Vues de l’esprit ? Peut-être. Mais nous voyons les transformations s’installer sous nos yeux. Ce mélange de formel et d’informel on le retrouve avec le développement du 2S2C confié aux collectivités locales pour compléter et surtout remplacer les enseignements locaux. JM Blanquer a assuré que le 2S2C est « l’avenir de l’Ecole », une école qui ne serait pas contenue dans ses murs, qui se limiterait aux fondamentaux, le reste revenant à des acteurs informels.
A cette évolution systémique JM Blanquer ajoute la réforme du travail enseignant, annoncée avec la réforme des retraites. Du rapport Brisson à celui de Cap 22, il y a des constantes : assouplir le statut, revenir sur les règles de l’avancement grâce à la disparition des commissions paritaires, annualisation du temps de service, prolétarisation en marche du métier etc.

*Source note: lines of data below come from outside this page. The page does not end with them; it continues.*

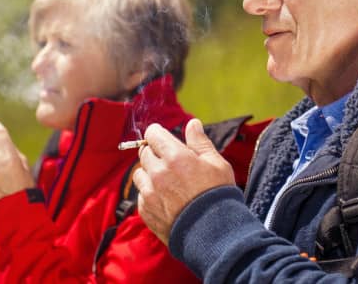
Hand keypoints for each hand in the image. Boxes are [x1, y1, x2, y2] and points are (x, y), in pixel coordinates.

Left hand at [133, 118, 235, 244]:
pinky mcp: (145, 210)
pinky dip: (149, 193)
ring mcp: (150, 192)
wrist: (213, 234)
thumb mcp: (216, 163)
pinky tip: (165, 198)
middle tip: (171, 162)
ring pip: (140, 173)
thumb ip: (200, 141)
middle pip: (145, 152)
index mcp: (175, 156)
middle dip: (156, 153)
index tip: (163, 138)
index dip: (158, 134)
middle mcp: (158, 172)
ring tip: (168, 182)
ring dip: (150, 173)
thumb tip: (192, 123)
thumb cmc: (217, 196)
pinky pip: (141, 194)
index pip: (153, 134)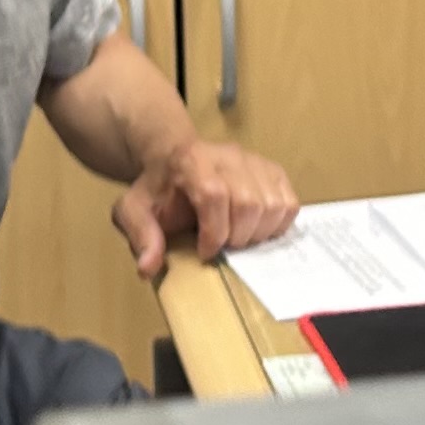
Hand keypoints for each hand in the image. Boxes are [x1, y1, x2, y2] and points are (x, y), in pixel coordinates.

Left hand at [110, 137, 299, 277]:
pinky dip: (277, 225)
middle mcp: (228, 156)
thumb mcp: (135, 210)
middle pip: (249, 203)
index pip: (214, 194)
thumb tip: (148, 268)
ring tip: (237, 238)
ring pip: (273, 205)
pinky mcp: (273, 171)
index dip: (214, 231)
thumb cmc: (159, 190)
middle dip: (237, 237)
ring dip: (258, 234)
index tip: (204, 251)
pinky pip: (289, 203)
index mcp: (191, 161)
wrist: (175, 160)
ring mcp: (255, 161)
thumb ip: (141, 236)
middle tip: (222, 246)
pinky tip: (256, 230)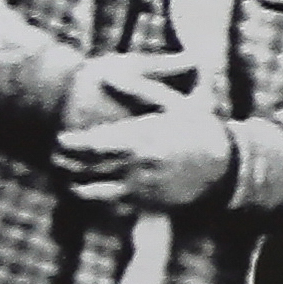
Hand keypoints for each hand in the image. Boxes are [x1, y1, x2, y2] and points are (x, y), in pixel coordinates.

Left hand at [54, 98, 235, 208]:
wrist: (227, 168)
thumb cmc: (200, 130)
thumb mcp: (174, 104)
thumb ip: (140, 89)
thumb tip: (109, 75)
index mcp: (139, 139)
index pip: (91, 144)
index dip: (70, 143)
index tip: (59, 139)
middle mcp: (134, 166)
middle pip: (87, 169)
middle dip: (66, 164)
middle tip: (55, 157)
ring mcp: (140, 189)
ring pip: (95, 193)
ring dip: (76, 186)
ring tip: (67, 178)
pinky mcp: (146, 206)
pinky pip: (112, 208)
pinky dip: (97, 203)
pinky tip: (92, 195)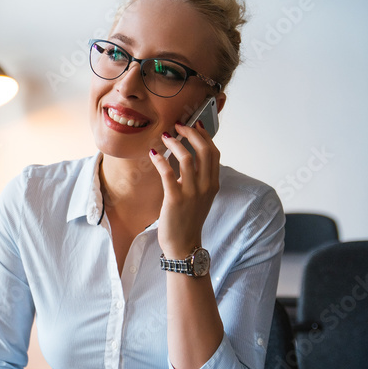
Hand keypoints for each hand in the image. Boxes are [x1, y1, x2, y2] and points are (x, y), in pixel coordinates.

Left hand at [149, 120, 220, 257]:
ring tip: (165, 137)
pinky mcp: (175, 199)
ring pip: (187, 158)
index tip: (194, 124)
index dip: (204, 135)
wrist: (183, 244)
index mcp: (213, 184)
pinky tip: (153, 154)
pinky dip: (160, 160)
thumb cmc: (188, 219)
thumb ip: (199, 178)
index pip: (214, 152)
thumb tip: (191, 156)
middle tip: (178, 126)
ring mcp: (192, 193)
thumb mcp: (201, 196)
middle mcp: (206, 186)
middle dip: (191, 133)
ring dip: (175, 143)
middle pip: (204, 150)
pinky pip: (168, 173)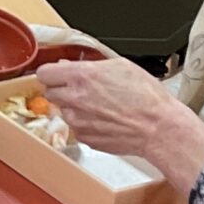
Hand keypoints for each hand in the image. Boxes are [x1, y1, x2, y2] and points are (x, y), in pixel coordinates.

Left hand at [34, 56, 203, 191]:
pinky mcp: (85, 138)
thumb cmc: (146, 96)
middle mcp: (75, 99)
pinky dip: (85, 124)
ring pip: (63, 111)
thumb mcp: (120, 66)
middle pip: (49, 92)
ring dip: (74, 108)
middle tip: (81, 90)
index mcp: (81, 77)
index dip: (52, 73)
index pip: (44, 73)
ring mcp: (78, 121)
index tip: (57, 74)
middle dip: (61, 89)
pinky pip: (76, 128)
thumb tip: (69, 66)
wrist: (159, 128)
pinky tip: (104, 120)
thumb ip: (89, 65)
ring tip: (99, 106)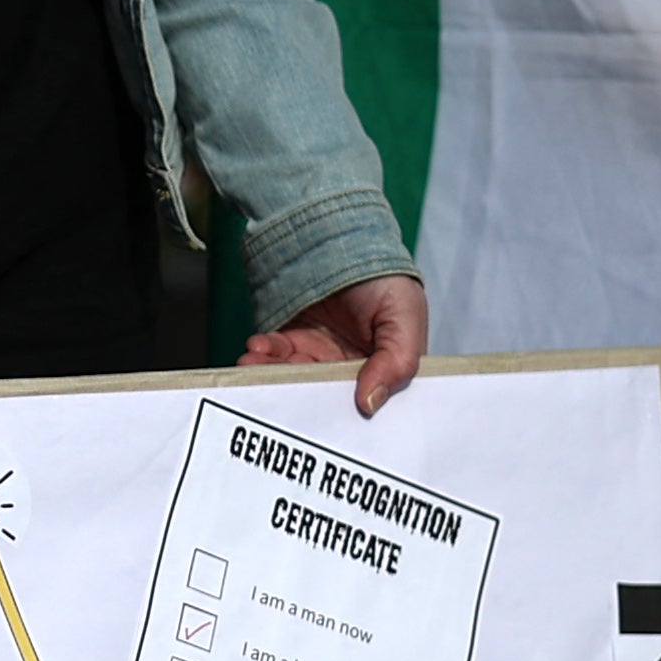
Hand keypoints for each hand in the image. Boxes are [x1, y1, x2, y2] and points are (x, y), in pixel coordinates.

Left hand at [240, 272, 430, 420]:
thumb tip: (369, 404)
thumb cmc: (387, 278)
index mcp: (382, 369)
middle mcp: (348, 368)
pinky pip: (274, 355)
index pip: (366, 403)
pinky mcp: (292, 339)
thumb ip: (397, 361)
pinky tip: (256, 348)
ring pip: (292, 379)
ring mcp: (317, 355)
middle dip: (297, 401)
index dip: (346, 417)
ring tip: (255, 366)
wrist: (347, 235)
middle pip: (320, 398)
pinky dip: (262, 354)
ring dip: (272, 377)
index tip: (324, 425)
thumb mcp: (405, 317)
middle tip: (277, 400)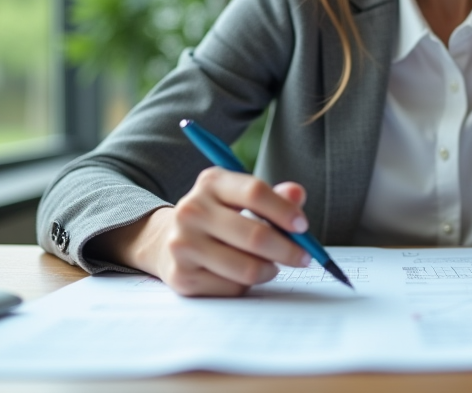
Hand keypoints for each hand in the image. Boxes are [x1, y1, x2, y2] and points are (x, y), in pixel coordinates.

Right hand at [91, 168, 310, 296]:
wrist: (167, 240)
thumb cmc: (219, 217)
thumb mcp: (241, 198)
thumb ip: (273, 196)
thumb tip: (297, 194)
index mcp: (211, 183)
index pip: (255, 192)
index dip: (285, 211)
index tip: (303, 226)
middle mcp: (192, 210)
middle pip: (255, 235)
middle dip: (289, 250)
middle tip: (304, 257)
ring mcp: (183, 245)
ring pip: (246, 268)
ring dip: (270, 270)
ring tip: (272, 266)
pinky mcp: (182, 277)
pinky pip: (232, 288)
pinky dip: (247, 285)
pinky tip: (243, 276)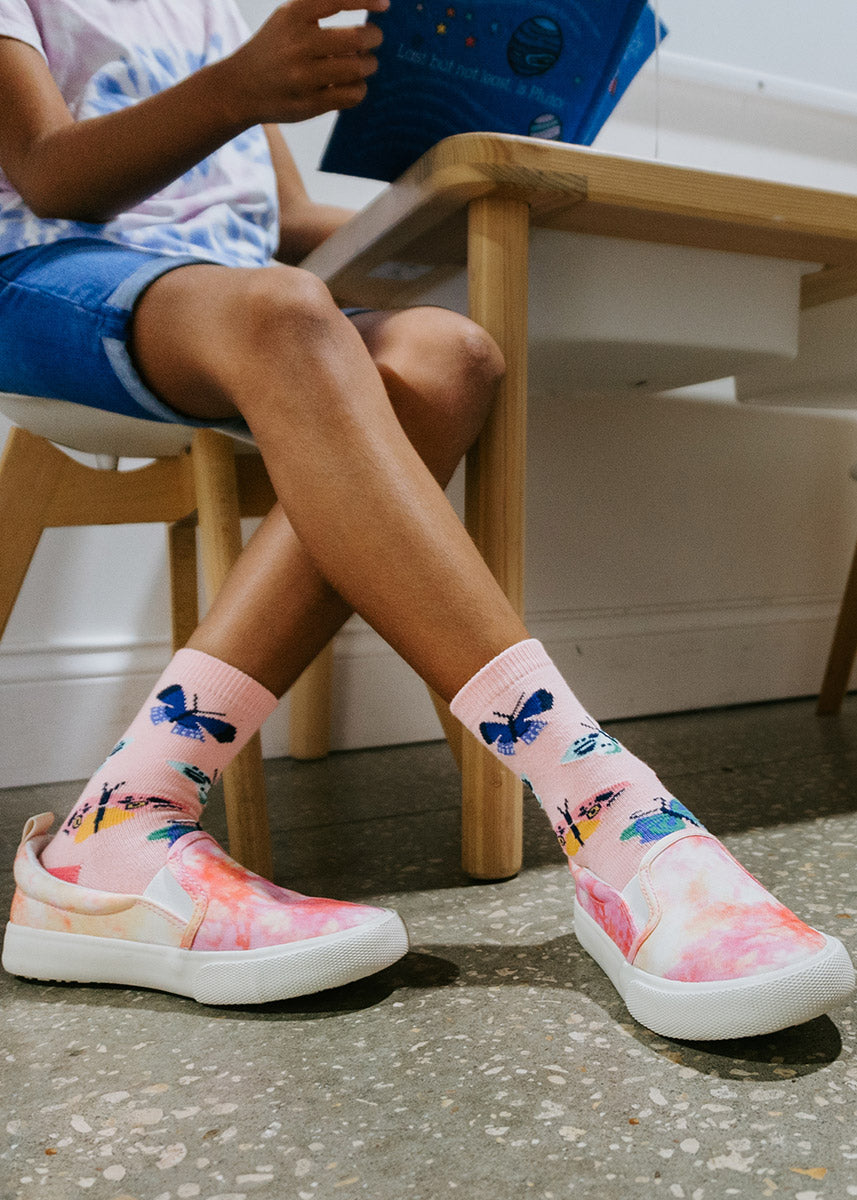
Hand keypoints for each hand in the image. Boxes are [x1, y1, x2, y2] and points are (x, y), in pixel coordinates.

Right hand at [224, 0, 387, 124]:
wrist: (240, 88)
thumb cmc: (272, 49)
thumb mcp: (287, 17)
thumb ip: (319, 7)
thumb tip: (364, 3)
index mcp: (294, 15)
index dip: (367, 0)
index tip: (386, 4)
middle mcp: (299, 44)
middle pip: (357, 39)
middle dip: (374, 38)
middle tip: (374, 40)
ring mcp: (304, 77)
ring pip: (358, 69)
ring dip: (369, 65)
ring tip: (365, 64)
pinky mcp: (310, 104)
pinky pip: (352, 95)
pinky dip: (360, 88)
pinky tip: (354, 84)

La crise sanitaire semble raffermir le besoin d’école mais , en même temps, l’affaiblit et crée les conditions d’émergence d’un marché scolaire parallèle et le développement des acteurs informels. Elle semble davantage agir comme un accélérateur de ces mutations que comme un frein. Si rien n’est sur, on voit la convergence des analyses pour transformer en profondeur l’Ecole. Une transformation dont nous serons les témoins.